En la Red |
El bosque jamás está silencioso, aún en la
noche cerrada y oscura extraños ruidos acompañan al paso del tiempo. Los
caminos, cuajados de hojas recién caídas, aún vivas en sus colores, se abren al
alboroto apenas audible de los insectos, que se afanan para aprovechar la
ausencia de peligros. En las ramas unos pájaros duermen y otros vigilan su
descanso. Entre la bruma del lago navega la vieja embarcación en la que Morgana
lleva a su hermanastro a Avalón.
Los animales nocturnos conocen bien el
misterio de esa barca que va y viene, desapareciendo en medio de la niebla sin
que nadie haya sabido jamás cual es su destino. Morgana contempla a su hermano,
pálido y ausente. Maquina dónde podrá reposar su hermoso cuerpo que duerme,
hasta que vuelva a surgir de nuevo su tiempo. Lo ha planeado así en su conjuro
y así lo vio en sus sueños Merlín. La suave y húmeda brisa se entrelaza en el
cabello del Rey. Al siseo de las ramas de los árboles se une el croar de las
ranas en la charca. Arturo sabe que está muerto, pero ¿cómo puede pensar como
si estuviera vivo?
En el tranquilo jardín del castillo ve a
Ginebra, a la que tanto ama, en brazos de Lanzarote del Lago su mejor amigo y
en el salón del trono a los caballeros de la Tabla Redonda discutiendo
airadamente su poder, disputándole el derecho a su reino. Se ve a sí mismo
guerreando en la batalla cruenta de Calmann y aún siente el dolor intenso de la
estocada que lo ha herido de muerte.
Ginebra jura que lo ama y que a pesar de las
apariencias ella es inocente del pecado de infidelidad y que nunca le ha
traicionado con su amigo. El corazón le duele cuando ve alejarse a Lanzarote
por la curva del camino en el bosque y desaparecer entre los frondosos árboles,
camino del exilio.
Sobre la casa en la que habitan Morgana y sus
nueve hermanas, todas ellas hadas, sopla una cálida brisa que trae aromas de
tomillo, romero y espliego y penetran en la cabeza del Rey que aún ignora la
razón por la que se encuentra en medio del bosque, tan lejos de la vida y tan
cerca de la muerte.
El cuervo vuela en círculos sobre su cabeza y
después se posa sobre su vientre, negro y brillante como la oscura noche. Lleva
en el pico una ramita de enhebro y le mira a los ojos. Los suyos le resultan
familiares sabe que son los de su hermana Morgana, madre de su hijo Mordred, al
que engendraron un día de mayo en medio del bosque, durante la fiesta de la
fertilidad tal y como lo ordenó La Dama del Lago.
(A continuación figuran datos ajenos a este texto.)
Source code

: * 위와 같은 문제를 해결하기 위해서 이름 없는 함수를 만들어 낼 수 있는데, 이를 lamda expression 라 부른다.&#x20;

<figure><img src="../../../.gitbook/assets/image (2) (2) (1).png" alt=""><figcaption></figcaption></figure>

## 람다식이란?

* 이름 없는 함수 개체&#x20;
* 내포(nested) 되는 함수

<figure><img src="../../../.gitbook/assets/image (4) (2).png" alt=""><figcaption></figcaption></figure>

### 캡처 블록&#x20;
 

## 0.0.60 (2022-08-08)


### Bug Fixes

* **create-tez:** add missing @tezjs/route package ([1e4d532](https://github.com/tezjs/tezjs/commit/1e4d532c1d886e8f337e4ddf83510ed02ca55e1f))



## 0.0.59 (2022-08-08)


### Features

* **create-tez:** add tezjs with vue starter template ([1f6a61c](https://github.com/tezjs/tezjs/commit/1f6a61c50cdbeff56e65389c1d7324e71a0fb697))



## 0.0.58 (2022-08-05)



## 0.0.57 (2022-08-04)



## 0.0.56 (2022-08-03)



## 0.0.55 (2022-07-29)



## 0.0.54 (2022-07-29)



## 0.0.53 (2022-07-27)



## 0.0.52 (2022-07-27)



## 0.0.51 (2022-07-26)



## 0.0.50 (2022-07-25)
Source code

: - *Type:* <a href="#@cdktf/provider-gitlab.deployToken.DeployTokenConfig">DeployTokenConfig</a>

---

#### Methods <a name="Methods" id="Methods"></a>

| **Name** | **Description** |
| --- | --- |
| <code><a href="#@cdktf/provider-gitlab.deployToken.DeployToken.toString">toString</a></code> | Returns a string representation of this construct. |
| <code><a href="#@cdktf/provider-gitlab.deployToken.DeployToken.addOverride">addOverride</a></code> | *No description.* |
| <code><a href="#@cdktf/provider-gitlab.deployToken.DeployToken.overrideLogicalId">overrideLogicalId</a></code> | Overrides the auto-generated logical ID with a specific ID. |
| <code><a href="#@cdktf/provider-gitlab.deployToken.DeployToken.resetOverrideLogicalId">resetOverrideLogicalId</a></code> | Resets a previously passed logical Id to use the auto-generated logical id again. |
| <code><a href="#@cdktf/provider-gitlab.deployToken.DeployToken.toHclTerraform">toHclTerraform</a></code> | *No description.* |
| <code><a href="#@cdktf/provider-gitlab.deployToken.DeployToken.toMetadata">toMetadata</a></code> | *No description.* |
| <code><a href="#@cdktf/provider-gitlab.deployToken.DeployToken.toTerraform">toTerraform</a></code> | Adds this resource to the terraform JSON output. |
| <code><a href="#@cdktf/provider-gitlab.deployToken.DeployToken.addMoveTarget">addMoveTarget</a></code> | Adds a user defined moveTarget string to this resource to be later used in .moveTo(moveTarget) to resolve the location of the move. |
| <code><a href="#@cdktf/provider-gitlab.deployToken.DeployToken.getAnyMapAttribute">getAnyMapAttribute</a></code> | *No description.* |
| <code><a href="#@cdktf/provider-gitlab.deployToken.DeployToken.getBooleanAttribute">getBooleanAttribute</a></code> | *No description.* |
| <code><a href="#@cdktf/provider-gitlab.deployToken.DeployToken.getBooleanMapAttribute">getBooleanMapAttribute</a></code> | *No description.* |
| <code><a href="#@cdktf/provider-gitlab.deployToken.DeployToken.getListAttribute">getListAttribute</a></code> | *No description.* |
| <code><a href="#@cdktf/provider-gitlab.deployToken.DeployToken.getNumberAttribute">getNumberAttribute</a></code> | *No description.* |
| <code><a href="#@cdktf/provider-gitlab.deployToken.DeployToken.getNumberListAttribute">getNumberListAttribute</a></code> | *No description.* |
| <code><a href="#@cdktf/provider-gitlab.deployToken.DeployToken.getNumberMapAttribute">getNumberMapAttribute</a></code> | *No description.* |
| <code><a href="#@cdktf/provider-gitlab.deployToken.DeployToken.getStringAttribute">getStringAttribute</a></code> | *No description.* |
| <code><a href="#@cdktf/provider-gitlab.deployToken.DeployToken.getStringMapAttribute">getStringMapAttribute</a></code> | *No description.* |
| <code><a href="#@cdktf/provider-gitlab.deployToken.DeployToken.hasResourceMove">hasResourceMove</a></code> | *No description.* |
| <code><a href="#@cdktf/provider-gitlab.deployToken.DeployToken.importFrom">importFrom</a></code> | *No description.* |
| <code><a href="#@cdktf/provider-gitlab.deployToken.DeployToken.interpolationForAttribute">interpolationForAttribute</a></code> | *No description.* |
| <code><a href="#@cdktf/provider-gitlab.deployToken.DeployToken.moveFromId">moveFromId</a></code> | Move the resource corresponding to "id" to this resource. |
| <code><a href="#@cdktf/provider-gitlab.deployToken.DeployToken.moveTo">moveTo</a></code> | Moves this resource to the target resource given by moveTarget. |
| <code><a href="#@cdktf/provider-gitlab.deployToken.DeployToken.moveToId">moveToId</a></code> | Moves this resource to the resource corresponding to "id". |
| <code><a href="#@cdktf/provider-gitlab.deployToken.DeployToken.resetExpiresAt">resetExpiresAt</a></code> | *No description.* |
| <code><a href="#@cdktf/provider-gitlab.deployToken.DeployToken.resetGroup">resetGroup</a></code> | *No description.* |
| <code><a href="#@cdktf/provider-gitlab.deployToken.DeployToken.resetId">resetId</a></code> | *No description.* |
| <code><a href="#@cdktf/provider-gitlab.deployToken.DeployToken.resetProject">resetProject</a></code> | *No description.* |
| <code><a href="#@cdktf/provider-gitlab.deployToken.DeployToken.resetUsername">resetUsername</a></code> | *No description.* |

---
El pájaro ha dejado en su boca la rama, no
necesita más señales, el Rey comprende que Avalón será para siempre su destino
hasta que los tiempos le sean más propicios.
Arturo necesita moverse, quiere salir de
allí, regresar a Camelot, a su fortaleza cerca de Ginebra. No recuerda que la
condenaron a muerte y que ella se salvó de la condena y vive en la Torre de
Londres encerrada para toda la vida. Es tal su deseo de vivir que Arturo
trasciende de su cuerpo y vaga por el bosque como un animal herido, no quiere
morir, necesita olvidarlo todo y volver a la paz de su vida con su esposa y su
amigo ahora que sabe que nada le importa tanto como su compañía, tanto si
fueron desleales con él o todo fue un engaño perpetrado por los celos de
Morgana por el amor de Lanzarote hacia Ginebra, amor que a ella siempre le fue
negado.
El bosque se mira en el lago la noche apenas
roba reflejos a sus aguas, las flores silvestres se encierran sobre sí mismas
buscando refugio contra los insectos nocturnos, Morgana rema lentamente en su
barca de vuelta ya satisfecha por que ha encontrado un lugar perfecto para que
reposen los restos de su hermano.
Entre los arbustos con el constante murmullo
de las aguas, en medio de ellas, en una pequeña isla solitaria, descansará
Arturo Rey de Camelot su sueño eterno. Sueño sí porque Arturo jamás morirá.